Skillsets A skillset adds external processing steps to indexer execution, and is used for applying AI or deep learning models to analyze or transform content for improved searchability in an index. The contents of a skillset are one or more skills, which can be built-in skills created by Microsoft, custom skills, or a combination of both. Built-in skills exist for image analysis, including OCR, and natural language processing. Other examples of built-in skills include entity recognition, key phrase extraction, chunking text into logical pages, among others. A skillset is high-level standalone object that exists on a level equivalent to indexes, indexers, and data sources, but it's operational only within indexer processing. As a high-level object, you can design a skillset once, and then reference it in multiple indexers.
Synonym maps A synonym map is service-level object that contains user-defined synonyms. This object is maintained independently from search indexes. Once uploaded, you can point any searchable field to the synonym map (one per field).
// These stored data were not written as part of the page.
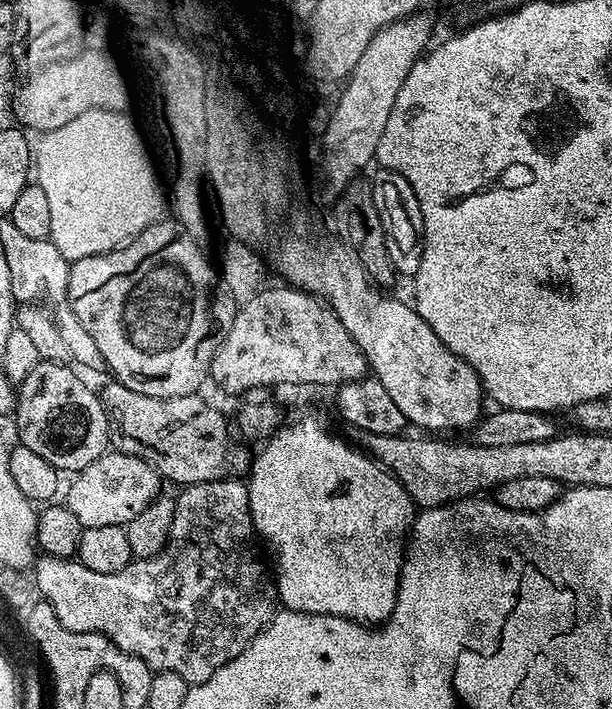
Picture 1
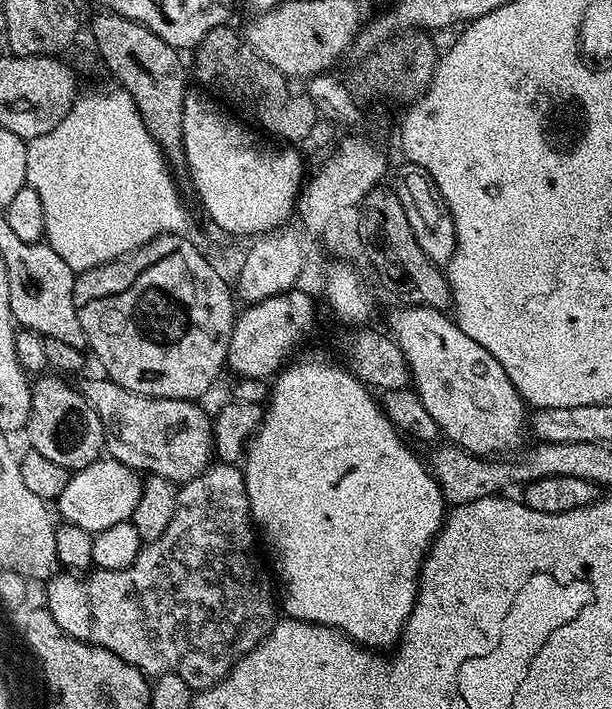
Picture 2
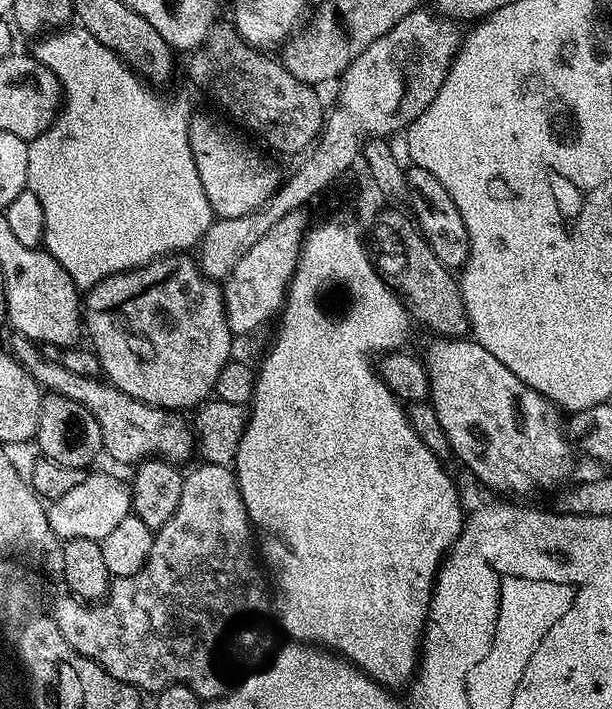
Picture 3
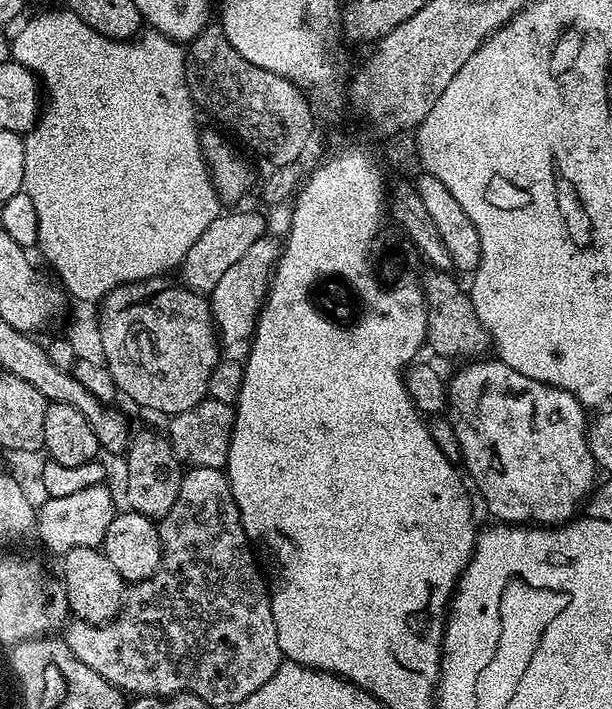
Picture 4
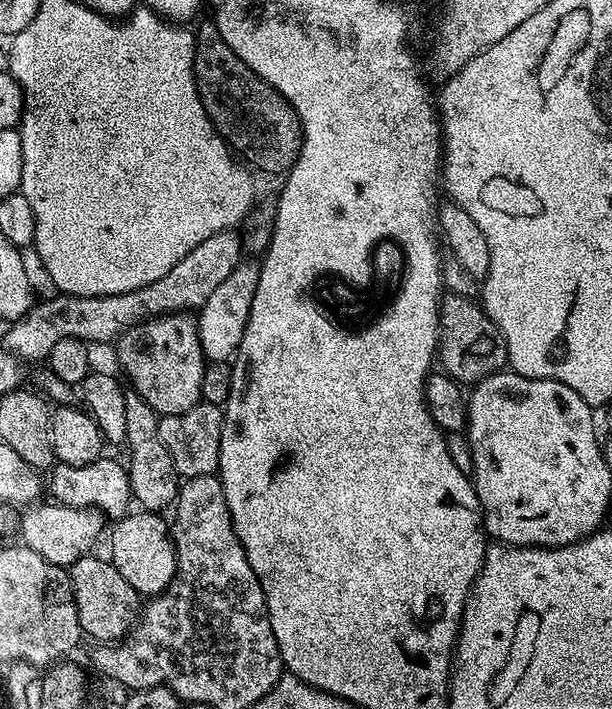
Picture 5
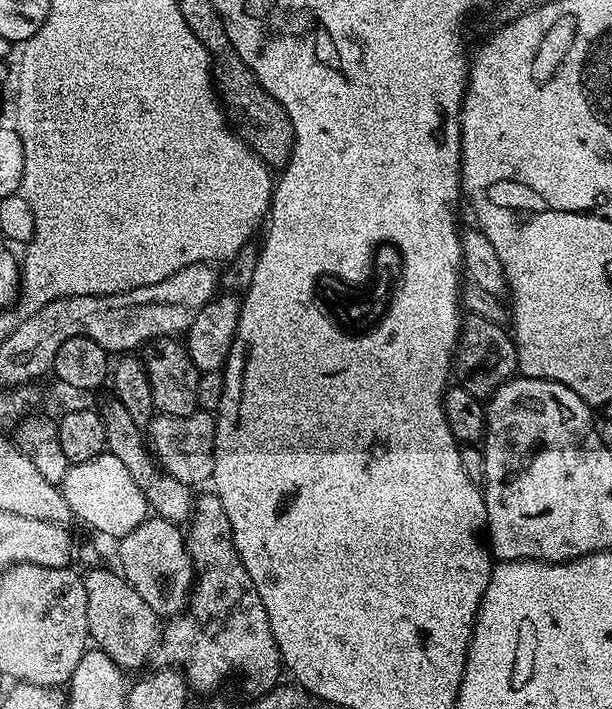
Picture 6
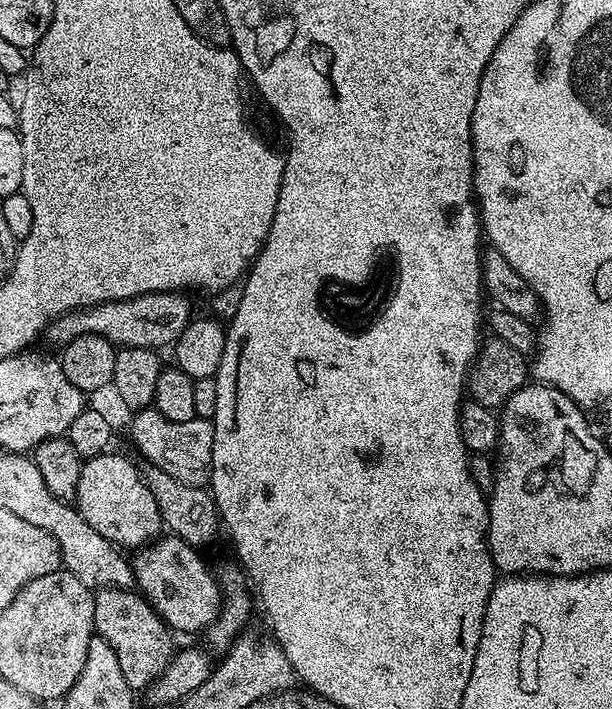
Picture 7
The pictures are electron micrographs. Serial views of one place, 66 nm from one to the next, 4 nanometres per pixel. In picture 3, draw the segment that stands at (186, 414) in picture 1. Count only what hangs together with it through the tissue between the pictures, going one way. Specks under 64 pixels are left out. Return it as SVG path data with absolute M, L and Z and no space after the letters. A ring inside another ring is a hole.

Permissions and access control

You can use key-based authentication or role-based through Microsoft Entra ID.

  • Key-based authentication relies on API keys that are generated for the search service. Having a valid key establishes trust, on a per request basis, between the application sending the request and the service that handles it. You can use an Admin API key for read-write operations or a Query API key for read access to the documents collection of a search index.

  • Microsoft Entra ID authentication and role-based access control requires that you have an established tenant in Microsoft Entra ID, with security principals and role assignments. Members of the following roles have data plane access. You can create custom roles if the built-in roles are insufficient.

When you use roles on the connection, your client app presents a bearer token in the authorization header. See Authorize access to a search app using Microsoft Entra ID for help with setting this up.

You can disable key-based authentication or role-based authentication. If you disable role-based authentication, it only applies to data plane operations. Control plane operations, such as service administration, always use role-based authentication. See Microsoft Entra ID authentication and role-based access control for Azure AI Search for details.

Calling the APIs

The APIs documented in this section provide access to operations on search data, such as index creation and population, document upload, and queries. When calling APIs, keep the following points in mind:

  • Requests must be issued over HTTPS (on the default port 443).

  • Request URIs must include the api-version. The value must be set to a supported version, formatted as shown in this example: GET https://[search service name].search.windows.net/indexes?api-version=2024-07-01

  • Request headers must include either an api-key or a bearer token for authenticated connections. Optionally, you can set the Accept HTTP header. If the content type header isn't set, the default is assumed to be application/json.